▸ **Exercise**: Stop after the line that contains "Figure 9. Impact"; until then, restate each line of the entries word for word from the very first.

▸ **Stored data**:
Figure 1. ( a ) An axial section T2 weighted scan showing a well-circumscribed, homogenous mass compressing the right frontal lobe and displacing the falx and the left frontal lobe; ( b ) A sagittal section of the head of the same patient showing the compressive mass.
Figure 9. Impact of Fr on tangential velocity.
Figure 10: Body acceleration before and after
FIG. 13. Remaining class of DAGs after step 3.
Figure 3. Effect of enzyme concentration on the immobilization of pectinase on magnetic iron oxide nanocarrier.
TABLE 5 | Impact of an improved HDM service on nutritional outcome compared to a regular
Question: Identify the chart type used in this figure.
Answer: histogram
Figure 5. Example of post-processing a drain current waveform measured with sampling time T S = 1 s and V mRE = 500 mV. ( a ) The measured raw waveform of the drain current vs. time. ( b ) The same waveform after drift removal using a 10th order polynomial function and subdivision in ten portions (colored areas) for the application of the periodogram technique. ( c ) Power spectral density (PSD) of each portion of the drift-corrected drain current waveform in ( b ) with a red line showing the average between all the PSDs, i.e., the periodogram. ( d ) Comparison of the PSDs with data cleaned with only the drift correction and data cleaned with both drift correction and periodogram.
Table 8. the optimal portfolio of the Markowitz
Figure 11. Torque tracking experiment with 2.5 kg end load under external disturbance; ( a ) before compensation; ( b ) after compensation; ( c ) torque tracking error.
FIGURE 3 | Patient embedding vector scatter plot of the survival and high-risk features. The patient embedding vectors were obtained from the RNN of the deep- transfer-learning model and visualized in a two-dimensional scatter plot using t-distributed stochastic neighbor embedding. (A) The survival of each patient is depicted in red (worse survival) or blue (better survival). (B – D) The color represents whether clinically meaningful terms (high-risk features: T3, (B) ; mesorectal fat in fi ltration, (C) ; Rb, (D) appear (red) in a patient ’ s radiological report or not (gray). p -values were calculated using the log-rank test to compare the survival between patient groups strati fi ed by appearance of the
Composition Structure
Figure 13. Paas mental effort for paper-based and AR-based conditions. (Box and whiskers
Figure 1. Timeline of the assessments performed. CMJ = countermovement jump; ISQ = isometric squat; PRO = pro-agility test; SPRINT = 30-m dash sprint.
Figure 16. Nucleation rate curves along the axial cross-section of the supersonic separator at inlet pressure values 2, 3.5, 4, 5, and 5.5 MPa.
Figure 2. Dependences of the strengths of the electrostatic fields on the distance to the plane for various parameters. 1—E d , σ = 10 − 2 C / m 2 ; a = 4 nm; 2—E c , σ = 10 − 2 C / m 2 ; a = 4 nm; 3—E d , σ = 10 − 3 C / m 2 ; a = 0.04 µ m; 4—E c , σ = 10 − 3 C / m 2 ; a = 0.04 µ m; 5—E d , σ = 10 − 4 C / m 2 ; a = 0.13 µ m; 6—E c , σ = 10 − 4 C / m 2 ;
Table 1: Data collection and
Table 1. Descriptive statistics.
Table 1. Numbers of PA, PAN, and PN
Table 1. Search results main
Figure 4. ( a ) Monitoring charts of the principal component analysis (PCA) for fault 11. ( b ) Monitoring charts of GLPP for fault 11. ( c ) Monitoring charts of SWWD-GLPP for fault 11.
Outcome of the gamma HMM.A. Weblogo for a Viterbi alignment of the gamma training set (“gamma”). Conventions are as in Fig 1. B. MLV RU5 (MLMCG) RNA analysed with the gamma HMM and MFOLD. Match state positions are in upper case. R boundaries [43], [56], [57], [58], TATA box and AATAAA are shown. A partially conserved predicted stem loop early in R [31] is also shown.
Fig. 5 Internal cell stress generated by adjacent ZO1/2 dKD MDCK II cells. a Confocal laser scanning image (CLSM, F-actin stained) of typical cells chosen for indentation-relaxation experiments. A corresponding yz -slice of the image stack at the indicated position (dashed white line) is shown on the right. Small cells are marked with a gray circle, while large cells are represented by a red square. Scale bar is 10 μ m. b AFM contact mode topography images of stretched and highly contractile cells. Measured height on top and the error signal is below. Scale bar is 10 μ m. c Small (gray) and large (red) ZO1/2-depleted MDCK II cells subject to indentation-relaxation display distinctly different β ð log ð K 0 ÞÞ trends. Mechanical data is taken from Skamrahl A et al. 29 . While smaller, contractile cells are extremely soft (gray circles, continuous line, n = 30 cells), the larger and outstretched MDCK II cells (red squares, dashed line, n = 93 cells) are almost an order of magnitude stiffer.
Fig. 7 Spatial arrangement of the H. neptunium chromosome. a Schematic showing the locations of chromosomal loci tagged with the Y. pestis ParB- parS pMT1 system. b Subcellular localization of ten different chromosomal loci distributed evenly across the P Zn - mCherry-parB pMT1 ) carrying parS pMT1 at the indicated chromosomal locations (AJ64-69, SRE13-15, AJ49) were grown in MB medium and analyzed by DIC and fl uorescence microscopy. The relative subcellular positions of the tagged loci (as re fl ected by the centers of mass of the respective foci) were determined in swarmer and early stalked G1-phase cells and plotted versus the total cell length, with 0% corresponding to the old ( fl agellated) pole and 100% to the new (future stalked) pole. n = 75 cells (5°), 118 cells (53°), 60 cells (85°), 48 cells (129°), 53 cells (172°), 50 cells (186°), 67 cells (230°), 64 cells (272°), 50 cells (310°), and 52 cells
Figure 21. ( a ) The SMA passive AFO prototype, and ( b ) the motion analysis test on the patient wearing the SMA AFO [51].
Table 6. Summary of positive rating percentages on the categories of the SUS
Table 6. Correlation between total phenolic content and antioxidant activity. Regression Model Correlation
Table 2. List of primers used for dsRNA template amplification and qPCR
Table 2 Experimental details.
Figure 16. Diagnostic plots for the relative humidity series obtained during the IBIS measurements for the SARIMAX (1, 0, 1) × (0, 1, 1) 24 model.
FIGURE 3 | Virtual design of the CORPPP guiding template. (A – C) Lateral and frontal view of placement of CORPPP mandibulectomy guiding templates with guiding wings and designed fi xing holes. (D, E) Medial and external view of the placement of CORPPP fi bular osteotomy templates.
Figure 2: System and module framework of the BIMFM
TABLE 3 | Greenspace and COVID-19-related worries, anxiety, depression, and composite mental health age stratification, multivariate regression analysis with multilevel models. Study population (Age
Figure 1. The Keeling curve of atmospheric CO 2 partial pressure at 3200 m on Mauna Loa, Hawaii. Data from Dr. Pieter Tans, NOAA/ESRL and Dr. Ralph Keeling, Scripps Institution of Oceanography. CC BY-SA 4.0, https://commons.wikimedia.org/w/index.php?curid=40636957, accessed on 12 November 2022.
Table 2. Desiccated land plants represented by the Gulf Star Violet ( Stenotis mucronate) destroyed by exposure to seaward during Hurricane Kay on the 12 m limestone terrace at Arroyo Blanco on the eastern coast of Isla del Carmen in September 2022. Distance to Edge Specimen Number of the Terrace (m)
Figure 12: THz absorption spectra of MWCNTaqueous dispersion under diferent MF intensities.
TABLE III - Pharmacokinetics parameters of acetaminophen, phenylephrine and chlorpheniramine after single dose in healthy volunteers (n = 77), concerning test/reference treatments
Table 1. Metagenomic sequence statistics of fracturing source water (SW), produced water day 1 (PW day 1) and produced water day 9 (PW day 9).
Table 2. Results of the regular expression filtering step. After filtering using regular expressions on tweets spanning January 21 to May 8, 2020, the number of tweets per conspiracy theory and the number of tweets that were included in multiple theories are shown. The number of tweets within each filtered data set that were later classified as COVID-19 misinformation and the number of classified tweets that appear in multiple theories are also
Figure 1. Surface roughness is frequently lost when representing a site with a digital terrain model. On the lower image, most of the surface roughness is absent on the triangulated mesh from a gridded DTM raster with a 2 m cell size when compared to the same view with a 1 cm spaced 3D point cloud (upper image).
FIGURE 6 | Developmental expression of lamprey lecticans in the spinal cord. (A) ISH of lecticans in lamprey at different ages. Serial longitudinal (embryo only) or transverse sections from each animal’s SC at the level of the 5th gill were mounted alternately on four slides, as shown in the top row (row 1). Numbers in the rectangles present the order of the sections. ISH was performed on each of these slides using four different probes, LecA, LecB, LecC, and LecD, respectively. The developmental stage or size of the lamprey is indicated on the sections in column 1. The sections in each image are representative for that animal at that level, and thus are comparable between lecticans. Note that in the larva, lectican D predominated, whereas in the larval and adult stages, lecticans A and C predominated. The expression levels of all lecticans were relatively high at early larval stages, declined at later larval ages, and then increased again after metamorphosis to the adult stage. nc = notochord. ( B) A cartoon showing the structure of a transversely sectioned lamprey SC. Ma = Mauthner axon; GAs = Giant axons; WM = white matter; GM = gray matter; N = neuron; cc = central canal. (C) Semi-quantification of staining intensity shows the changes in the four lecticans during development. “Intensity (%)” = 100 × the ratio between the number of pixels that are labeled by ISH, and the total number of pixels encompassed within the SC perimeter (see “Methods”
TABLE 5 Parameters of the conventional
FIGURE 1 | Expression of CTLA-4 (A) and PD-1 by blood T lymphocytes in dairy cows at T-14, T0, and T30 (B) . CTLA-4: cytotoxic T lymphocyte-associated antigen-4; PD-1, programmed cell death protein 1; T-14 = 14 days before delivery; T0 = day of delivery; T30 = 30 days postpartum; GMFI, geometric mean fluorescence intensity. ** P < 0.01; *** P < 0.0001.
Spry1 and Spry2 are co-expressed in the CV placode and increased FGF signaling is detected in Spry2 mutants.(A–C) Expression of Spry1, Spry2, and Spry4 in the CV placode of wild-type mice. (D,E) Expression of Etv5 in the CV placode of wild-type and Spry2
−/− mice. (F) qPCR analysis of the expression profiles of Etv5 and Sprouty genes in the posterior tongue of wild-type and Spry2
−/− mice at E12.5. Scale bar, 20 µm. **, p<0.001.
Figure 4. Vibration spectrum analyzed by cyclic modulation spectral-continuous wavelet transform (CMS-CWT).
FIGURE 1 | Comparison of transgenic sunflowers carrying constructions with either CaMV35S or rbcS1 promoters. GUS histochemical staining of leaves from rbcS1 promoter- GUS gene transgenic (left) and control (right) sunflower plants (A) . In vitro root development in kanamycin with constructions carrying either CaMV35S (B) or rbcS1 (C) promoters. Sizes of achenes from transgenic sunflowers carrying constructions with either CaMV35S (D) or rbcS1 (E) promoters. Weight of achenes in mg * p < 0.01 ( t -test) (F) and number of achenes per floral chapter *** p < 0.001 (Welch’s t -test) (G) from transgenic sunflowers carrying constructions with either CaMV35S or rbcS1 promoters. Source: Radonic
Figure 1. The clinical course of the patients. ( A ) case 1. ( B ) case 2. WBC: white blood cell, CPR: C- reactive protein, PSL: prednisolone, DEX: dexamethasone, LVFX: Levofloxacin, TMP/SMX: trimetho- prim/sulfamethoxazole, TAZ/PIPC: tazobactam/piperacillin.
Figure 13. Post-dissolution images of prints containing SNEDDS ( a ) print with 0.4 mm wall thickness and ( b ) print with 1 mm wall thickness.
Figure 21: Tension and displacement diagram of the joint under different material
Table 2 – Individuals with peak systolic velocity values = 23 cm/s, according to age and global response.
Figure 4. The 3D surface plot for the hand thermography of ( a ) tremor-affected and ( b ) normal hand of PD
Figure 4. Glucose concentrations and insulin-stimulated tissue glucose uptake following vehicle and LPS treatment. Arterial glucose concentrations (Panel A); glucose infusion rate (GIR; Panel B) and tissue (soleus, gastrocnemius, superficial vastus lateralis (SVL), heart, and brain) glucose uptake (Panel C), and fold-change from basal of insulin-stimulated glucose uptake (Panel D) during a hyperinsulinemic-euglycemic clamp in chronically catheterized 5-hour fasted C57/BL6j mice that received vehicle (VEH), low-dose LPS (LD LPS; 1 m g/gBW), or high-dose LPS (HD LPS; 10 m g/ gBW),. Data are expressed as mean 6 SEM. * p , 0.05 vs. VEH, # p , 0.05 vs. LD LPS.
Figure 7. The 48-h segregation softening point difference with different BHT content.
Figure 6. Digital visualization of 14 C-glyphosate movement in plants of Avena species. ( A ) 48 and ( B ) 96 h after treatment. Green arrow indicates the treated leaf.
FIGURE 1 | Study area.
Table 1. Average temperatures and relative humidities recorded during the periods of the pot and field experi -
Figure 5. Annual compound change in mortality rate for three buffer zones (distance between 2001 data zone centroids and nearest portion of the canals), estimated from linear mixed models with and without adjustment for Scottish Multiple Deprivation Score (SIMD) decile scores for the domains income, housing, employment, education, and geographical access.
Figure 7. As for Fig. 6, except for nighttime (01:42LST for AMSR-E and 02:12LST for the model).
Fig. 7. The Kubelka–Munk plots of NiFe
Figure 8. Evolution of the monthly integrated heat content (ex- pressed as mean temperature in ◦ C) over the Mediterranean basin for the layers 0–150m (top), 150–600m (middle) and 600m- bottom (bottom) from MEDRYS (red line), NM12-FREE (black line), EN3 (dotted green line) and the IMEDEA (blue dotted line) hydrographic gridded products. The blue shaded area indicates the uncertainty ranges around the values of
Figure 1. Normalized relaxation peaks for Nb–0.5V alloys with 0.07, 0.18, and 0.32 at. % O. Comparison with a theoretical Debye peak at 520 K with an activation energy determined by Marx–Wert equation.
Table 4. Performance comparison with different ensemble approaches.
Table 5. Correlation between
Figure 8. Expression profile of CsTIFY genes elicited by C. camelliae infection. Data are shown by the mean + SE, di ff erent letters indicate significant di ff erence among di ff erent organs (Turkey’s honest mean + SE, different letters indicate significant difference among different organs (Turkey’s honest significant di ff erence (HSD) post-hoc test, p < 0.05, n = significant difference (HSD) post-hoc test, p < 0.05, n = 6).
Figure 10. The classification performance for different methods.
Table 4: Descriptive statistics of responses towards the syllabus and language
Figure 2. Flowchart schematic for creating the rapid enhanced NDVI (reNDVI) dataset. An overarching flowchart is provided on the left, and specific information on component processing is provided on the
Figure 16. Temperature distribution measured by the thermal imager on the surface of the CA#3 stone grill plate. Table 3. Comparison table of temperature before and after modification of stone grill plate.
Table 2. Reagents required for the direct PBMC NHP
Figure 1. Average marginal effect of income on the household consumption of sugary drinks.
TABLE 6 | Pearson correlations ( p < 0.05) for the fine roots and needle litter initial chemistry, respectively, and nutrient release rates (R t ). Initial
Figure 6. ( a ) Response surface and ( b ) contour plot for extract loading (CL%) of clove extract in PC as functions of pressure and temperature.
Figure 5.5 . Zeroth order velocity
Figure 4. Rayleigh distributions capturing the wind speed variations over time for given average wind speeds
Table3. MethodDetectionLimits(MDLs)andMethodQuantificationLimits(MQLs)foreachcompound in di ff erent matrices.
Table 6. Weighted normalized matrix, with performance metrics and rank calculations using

▸ **Answer to the exercise**:
Figure 1. ( a ) An axial section T2 weighted scan showing a well-circumscribed, homogenous mass compressing the right frontal lobe and displacing the falx and the left frontal lobe; ( b ) A sagittal section of the head of the same patient showing the compressive mass.
Figure 9. Impact of Fr on tangential velocity.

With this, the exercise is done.